● **Problem statement**: Shorten the paragraph that begins "Hello PyTorch experts" in the forum post about modifying a pretrained ResNet, keeping its main points.

● **Quoted passage**:

Modifying pretrained resnet - does it "just work"?

Pomo · February 27, 2019, 2:01am

Hello PyTorch experts. I understand that PyTorch is able to track and update weights and gradients automatically. However, because I do not understand exactly how it does this magic I am also not confident I won’t break it.

I would like to modify an existing Resnet model, and have tried to do so by imitating the code in fastai. Would some please check my code?

The task:

create a pretrained model with create_cnn
the custom head created by fastai looks like this…
(1): Sequential(
(0): AdaptiveConcatPool2d(
(ap): AdaptiveAvgPool2d(output_size=1)
(mp): AdaptiveMaxPool2d(output_size=1)
)
(1): Flatten()
(2): BatchNorm1d(4096, eps=1e-05, momentum=0.1, affine=True, track_running_stats=True)
(3): Dropout(p=0.25)

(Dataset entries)
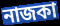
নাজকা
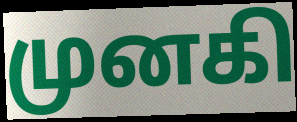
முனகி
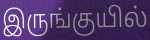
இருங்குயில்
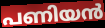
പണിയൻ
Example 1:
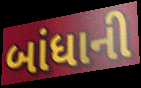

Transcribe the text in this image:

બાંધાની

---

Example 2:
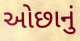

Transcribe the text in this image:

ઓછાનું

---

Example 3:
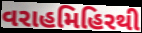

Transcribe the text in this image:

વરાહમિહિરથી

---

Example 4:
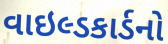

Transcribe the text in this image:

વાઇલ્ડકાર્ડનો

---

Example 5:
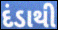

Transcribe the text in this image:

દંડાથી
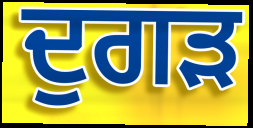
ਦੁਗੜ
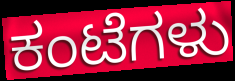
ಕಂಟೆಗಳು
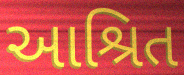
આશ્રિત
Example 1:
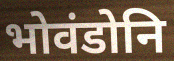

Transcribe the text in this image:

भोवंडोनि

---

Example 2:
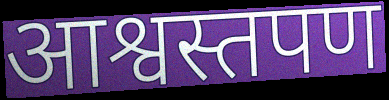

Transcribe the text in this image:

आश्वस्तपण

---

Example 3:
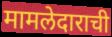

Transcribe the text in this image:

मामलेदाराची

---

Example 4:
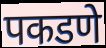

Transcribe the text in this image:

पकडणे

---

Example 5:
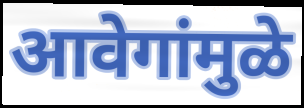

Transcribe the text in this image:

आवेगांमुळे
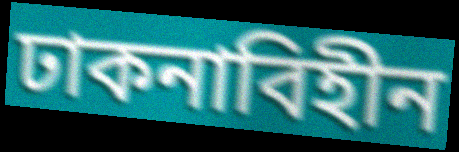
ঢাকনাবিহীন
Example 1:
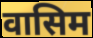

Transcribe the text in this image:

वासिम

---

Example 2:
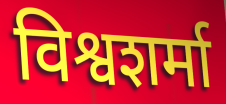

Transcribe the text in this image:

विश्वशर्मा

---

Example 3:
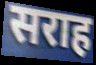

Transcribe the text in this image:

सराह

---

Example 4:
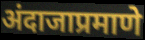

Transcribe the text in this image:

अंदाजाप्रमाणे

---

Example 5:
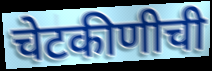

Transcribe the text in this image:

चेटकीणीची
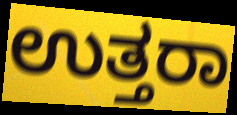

● **Task result**: Addressing PyTorch experts, the writer says they know PyTorch tracks and updates weights and gradients automatically. Because they don't know exactly how it works, they aren't confident they won't break it.